▶ OBJECTIVE A
Convert the records, starting at the first line and ending at the line that contains "scientific name: Buteo albicaudatus", into a two-column CSV with the columns rank and name. Give one row per line, put each field in quotes, and replace any line breaks with spaces.

▶ DOCUMENT SEGMENT
· · · · ·

10 December 2009 | When Chief Almir Narayamoga Suruí needed money to plant trees on his tribal lands in 2007, he called Beto Borges.
The two had met in the early 1990s, when Almir was a student at a Brazilian university for indigenous people, and Borges was director of the Amazon program for the Rainforest Action Network. By 2007, Borges had become director of the Communities and Markets Program of environmental non-profit organization Forest Trends (publisher of Ecosystem Marketplace), and Almir was chief of the Suruí people.
“Almir had come up with this 50-year development plan for his tribe,” says Borges. “He thought Forest Trends was a giant foundation with lots of money for that sort of thing.”
After setting him right, Borges explained that the Suruí and other indigenous people could, in theory, earn carbon credits by acting as guardians of the rainforest under schemes that reduce greenhouse gas emissions from deforestation and forest degradation (REDD). Almir decided that REDD fit in perfectly with his 50-year plan, and the two embarked on a partnership that has been testing the limits of environmental finance ever since.
On Thursday, that partnership yielded a landmark legal opinion from international law firm Baker & McKenzie, who Borges enlisted to carry out a detailed analysis of Brazilian laws and legal decisions to determine who owns the rights to carbon credits from trees that are either planted or preserved under various scenarios.
The firm concluded that current Brazilian law gives the Suruí and other indigenous people who save and manage existing rainforests the rights to carbon credits generated under future global warming deals.
“This really is a landmark opinion,” says Michael Jenkins, President and CEO of Forest Trends. “What we have been able to demonstrate here is that there will be opportunity and a path forward for indigenous groups to participate in emerging markets from a global warming deal. In fact, the indigenous groups would now be part of the solution.”
Although not yet tested in court, the opinion has global repercussions and enjoys the tacit approval of influential Brazilian policymakers and officials.

· · · · ·

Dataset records
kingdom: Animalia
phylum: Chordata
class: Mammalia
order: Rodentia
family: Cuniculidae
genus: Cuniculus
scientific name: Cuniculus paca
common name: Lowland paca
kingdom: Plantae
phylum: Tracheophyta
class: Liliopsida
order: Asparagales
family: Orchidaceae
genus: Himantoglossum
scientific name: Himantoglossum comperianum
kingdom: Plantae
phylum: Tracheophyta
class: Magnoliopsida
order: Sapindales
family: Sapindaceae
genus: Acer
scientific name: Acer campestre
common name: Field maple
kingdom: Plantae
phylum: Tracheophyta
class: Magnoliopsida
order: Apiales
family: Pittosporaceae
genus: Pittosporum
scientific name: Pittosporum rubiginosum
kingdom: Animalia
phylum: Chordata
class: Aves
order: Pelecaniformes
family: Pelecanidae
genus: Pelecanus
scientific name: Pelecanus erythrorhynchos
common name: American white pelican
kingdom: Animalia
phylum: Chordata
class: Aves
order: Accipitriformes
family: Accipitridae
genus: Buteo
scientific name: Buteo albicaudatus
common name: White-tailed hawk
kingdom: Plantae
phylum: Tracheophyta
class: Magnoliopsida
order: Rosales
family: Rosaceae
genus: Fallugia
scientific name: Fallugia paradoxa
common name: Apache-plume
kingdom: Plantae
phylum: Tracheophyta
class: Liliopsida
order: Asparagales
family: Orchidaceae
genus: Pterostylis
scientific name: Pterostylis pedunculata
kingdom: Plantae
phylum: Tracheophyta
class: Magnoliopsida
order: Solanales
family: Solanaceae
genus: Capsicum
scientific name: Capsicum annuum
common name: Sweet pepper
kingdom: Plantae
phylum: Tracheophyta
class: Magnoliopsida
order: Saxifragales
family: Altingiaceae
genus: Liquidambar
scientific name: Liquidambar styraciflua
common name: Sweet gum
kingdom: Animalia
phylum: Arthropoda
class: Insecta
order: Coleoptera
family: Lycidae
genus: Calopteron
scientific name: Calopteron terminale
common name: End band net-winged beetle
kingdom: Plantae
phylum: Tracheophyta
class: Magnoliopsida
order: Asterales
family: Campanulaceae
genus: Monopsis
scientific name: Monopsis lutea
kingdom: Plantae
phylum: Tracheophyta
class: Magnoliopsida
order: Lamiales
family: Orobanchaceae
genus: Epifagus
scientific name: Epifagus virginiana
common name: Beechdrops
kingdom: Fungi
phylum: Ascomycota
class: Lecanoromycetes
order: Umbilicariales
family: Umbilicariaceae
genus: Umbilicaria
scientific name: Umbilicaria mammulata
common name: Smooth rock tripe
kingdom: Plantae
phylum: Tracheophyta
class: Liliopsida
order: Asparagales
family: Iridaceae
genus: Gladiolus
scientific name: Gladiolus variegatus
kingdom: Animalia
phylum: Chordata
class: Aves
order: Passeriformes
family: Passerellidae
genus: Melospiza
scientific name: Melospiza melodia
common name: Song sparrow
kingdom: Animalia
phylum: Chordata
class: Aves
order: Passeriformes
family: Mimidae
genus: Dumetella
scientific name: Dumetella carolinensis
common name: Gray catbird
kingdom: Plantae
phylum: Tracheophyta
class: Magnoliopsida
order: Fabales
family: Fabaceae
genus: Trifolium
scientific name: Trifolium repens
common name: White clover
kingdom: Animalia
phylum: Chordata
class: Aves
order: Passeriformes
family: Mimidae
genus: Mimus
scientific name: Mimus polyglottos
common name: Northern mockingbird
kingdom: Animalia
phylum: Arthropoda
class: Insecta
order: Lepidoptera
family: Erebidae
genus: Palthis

· · · · ·

▶ OBJECTIVE B
Answer these questions about the article on Suruí carbon credits:
(i) Which law firm issued the legal opinion?
(ii) Who is President and CEO of Forest Trends?
(iii) In what year did Almir call Borges about money to plant trees?

▶ EXERCISE ANSWER A
rank,name
"kingdom:","Animalia"
"phylum:","Chordata"
"class:","Mammalia"
"order:","Rodentia"
"family:","Cuniculidae"
"genus:","Cuniculus"
"scientific name:","Cuniculus paca"
"common name:","Lowland paca"
"kingdom:","Plantae"
"phylum:","Tracheophyta"
"class:","Liliopsida"
"order:","Asparagales"
"family:","Orchidaceae"
"genus:","Himantoglossum"
"scientific name:","Himantoglossum comperianum"
"kingdom:","Plantae"
"phylum:","Tracheophyta"
"class:","Magnoliopsida"
"order:","Sapindales"
"family:","Sapindaceae"
"genus:","Acer"
"scientific name:","Acer campestre"
"common name:","Field maple"
"kingdom:","Plantae"
"phylum:","Tracheophyta"
"class:","Magnoliopsida"
"order:","Apiales"
"family:","Pittosporaceae"
"genus:","Pittosporum"
"scientific name:","Pittosporum rubiginosum"
"kingdom:","Animalia"
"phylum:","Chordata"
"class:","Aves"
"order:","Pelecaniformes"
"family:","Pelecanidae"
"genus:","Pelecanus"
"scientific name:","Pelecanus erythrorhynchos"
"common name:","American white pelican"
"kingdom:","Animalia"
"phylum:","Chordata"
"class:","Aves"
"order:","Accipitriformes"
"family:","Accipitridae"
"genus:","Buteo"
"scientific name:","Buteo albicaudatus"

▶ EXERCISE ANSWER B
(i) Baker & McKenzie
(ii) Michael Jenkins
(iii) 2007